_LESETEXT_.
Das 1993 in Anlehnung an das berühmte „Marlboro Festival“ (USA) von Jan Vogler, seinem Bruder, dem Geiger Kai Vogler und seinem Freund, dem Cellisten Peter Bruns, damals drei junge enthusiastische Mitglieder der Sächsischen Staatskapelle Dresden von den ersten Pulten, gegründete, Festival ist in kürzester Zeit im Musikleben Dresdens und seiner Umgebung zu einer festen Größe und weltweit zu einem der renommiertesten Kammermusikfestivals mit Kultstatus geworden. Um auch außerhalb des Sommers in der internationalen Musikszene präsent zu sein, begibt sich das Moritzburg Festival mit seinen Künstlern seit 2001 regelmäßig „on Tour“ und gastierte bereits erfolgreich in Musikmetropolen wie Rom, Mailand, Brüssel, Berlin, Hamburg, Wien, New York und Seoul.

_AUFGABE A_.
Bring die Einträge unten mit den Kameraangaben zu den Ansichten einer Szene in eine nummerierte Liste und lass leere Zeilen weg. Die Bilder kommen in der Antwort nicht vor.
Die Einträge haben mit dem Text über das Moritzburg Festival nichts zu tun.

_DIE DATEN_.
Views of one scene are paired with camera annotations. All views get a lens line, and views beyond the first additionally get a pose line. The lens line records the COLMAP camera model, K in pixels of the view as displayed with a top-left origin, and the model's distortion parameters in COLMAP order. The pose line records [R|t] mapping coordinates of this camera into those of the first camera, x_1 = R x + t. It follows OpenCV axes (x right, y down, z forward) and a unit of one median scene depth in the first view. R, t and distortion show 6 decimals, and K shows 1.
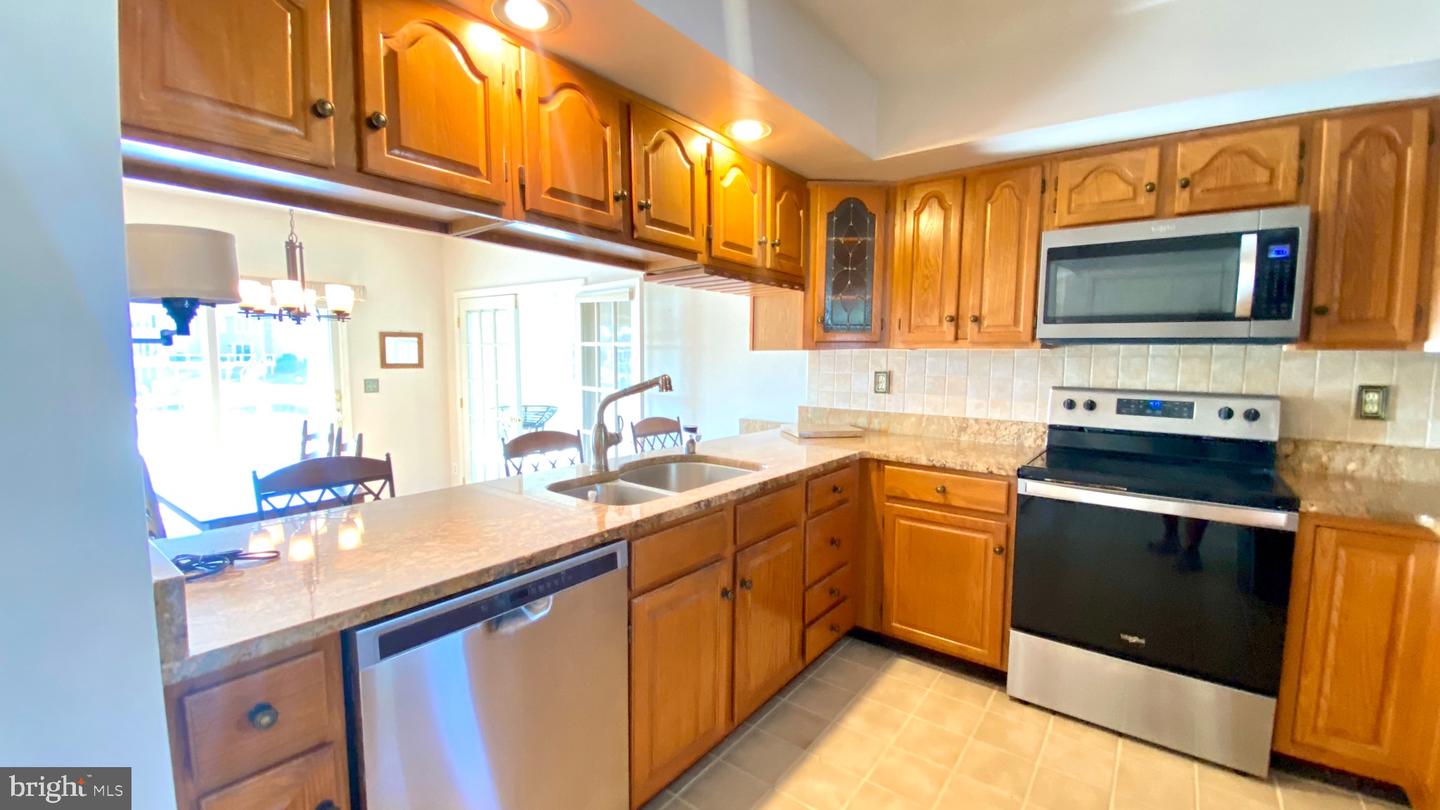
lens RADIAL K [[578.5, 0, 696.6], [0, 578.5, 406.4], [0, 0, 1]] dist [-0.004780, -0.010286]
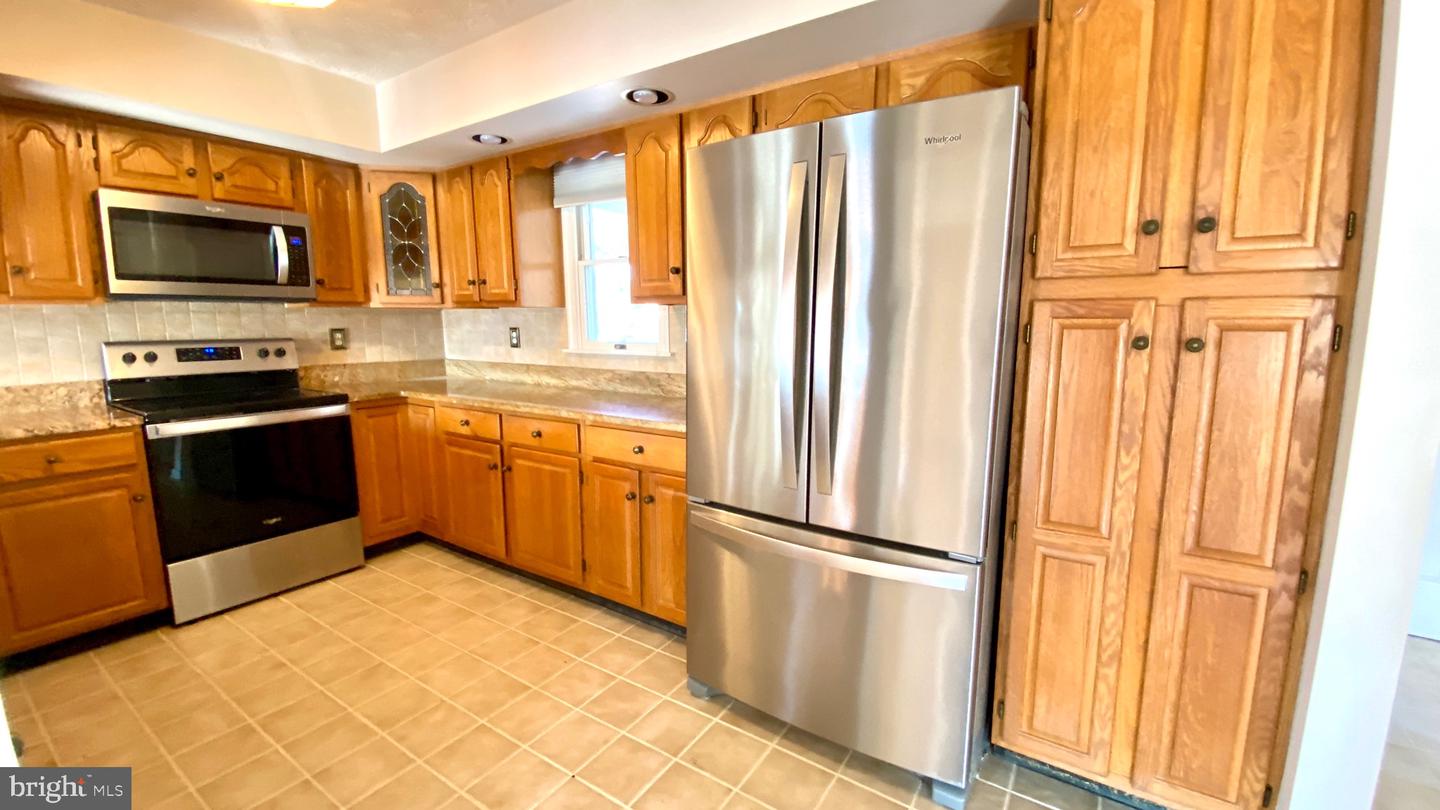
lens RADIAL K [[578.5, 0, 728.5], [0, 578.5, 409.6], [0, 0, 1]] dist [-0.004780, -0.010286]
pose [[-0.093273, -0.157318, 0.983133, -0.567935], [0.089273, 0.982139, 0.165629, 0.017252], [-0.991630, 0.103216, -0.077563, 0.007073]]
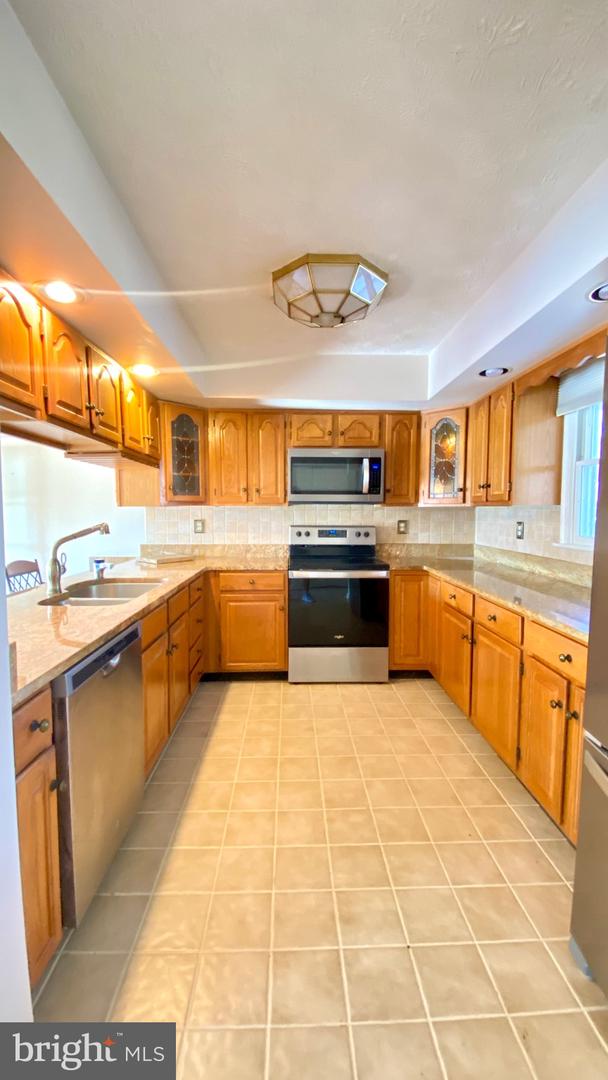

_AUFGABE B_.
Führe den Text über das Moritzburg Festival oben im Anschluss an seinen letzten Satz weiter.

_SCHRIFTLICHE ANTWORT A_.
1. Views of one scene are paired with camera annotations. All views get a lens line, and views beyond the first additionally get a pose line. The lens line records the COLMAP camera model, K in pixels of the view as displayed with a top-left origin, and the model's distortion parameters in COLMAP order. The pose line records [R|t] mapping coordinates of this camera into those of the first camera, x_1 = R x + t. It follows OpenCV axes (x right, y down, z forward) and a unit of one median scene depth in the first view. R, t and distortion show 6 decimals, and K shows 1.
2. lens RADIAL K [[578.5, 0, 696.6], [0, 578.5, 406.4], [0, 0, 1]] dist [-0.004780, -0.010286]
3. lens RADIAL K [[578.5, 0, 728.5], [0, 578.5, 409.6], [0, 0, 1]] dist [-0.004780, -0.010286]
4. pose [[-0.093273, -0.157318, 0.983133, -0.567935], [0.089273, 0.982139, 0.165629, 0.017252], [-0.991630, 0.103216, -0.077563, 0.007073]]

_SCHRIFTLICHE ANTWORT B_.
Inzwischen leitet „Energiebündel“ Jan Vogler, bei dem auch weiterhin seine weltweiten Soloauftritte als Cellist im Vordergrund stehen, das Festival, das sich als „experimentelles Labor und Exzellenzstätte“ versteht, allein – „neben“ seiner Tätigkeit als Leiter der Dresdner Musikfestspiele! Ab diesem Jahr gibt es einige „Neuerungen“. Zu den bisherigen Spielstätten Schloss Moritzburg und Schloss Proschwitz, Kirche Moritzburg und Kirche Steinbach sowie Elbe Flugzeugswerk Dresden und König-Albert-Theater in Bad Elster kamen zwei weitere hinzu, das Käthe-Kollwitz-Haus in Moritzburg und der Kulturpalast in Dresden.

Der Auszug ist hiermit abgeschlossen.